- Falmouth Location within Indiana Falmouth Location within the United States
- Coordinates: 39°42′03″N 85°18′04″W﻿ / ﻿39.70083°N 85.30111°W
- Country: United States
- State: Indiana
- County: Fayette, Rush
- Township: Fairview, Union, Washington
- Elevation: 1,043 ft (318 m)
- Time zone: UTC-5 (Eastern (EST))
- • Summer (DST): UTC-4 (EDT)
- ZIP code: 46127
- Area code: 765
- GNIS feature ID: 434385

= Falmouth, Indiana =

Falmouth is an unincorporated community in Fayette and Rush counties in the U.S. state of Indiana. Located at the northeastern corner of Union Township and the southeastern corner of Washington Township in Rush County and along the northwestern edge of Fairview Township in Fayette County, it lies at the intersection of CR800E (Rush County) with CR600N (Rush County)/CR400N(Fayette County). Falmouth sits northwest of Connersville and northeast of Rushville, the county seats of Fayette and Rush counties respectively.
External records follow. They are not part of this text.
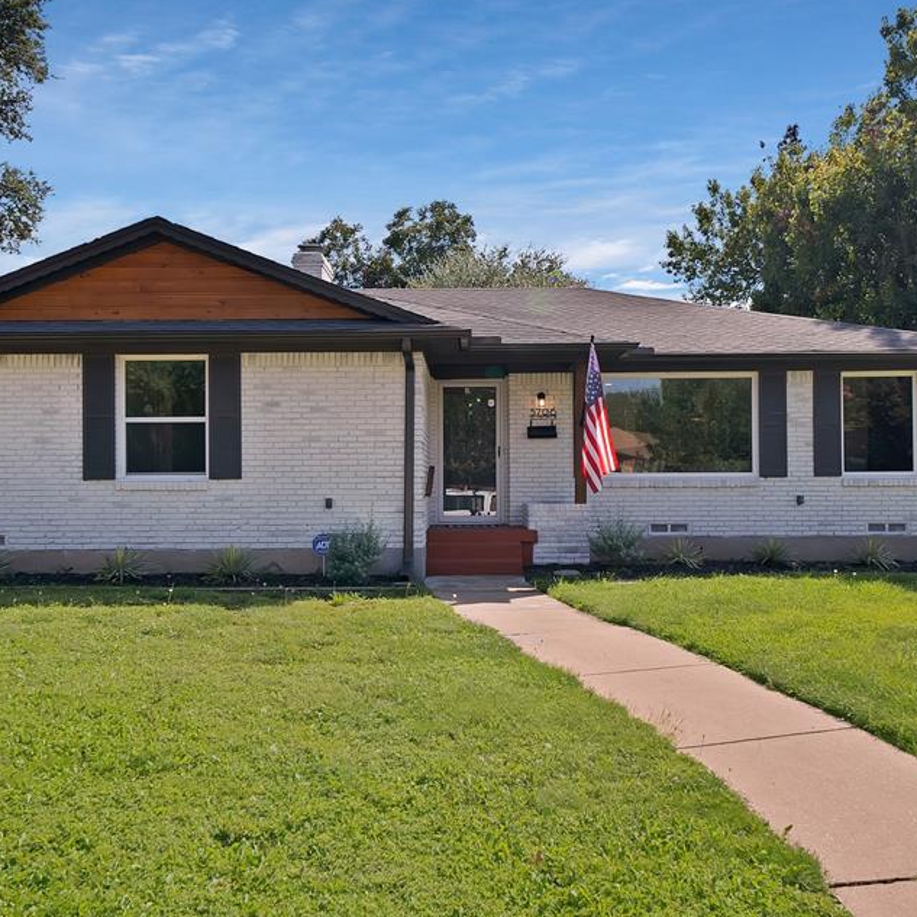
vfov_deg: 49.7
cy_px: 461
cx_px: 451
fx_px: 989
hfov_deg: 49.7
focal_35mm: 33
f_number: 9
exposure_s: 1/320
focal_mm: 24
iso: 640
Although Falmouth is unincorporated, it has a post office (located in Rush County), with the ZIP code of 46127.

==History==
The first settlement at Falmouth was made about 1825. Falmouth was laid out in 1832. It was named after Falmouth, in England. The first post office in Falmouth opened in 1847.

An old variant name of the community was called Old Baker Settlement.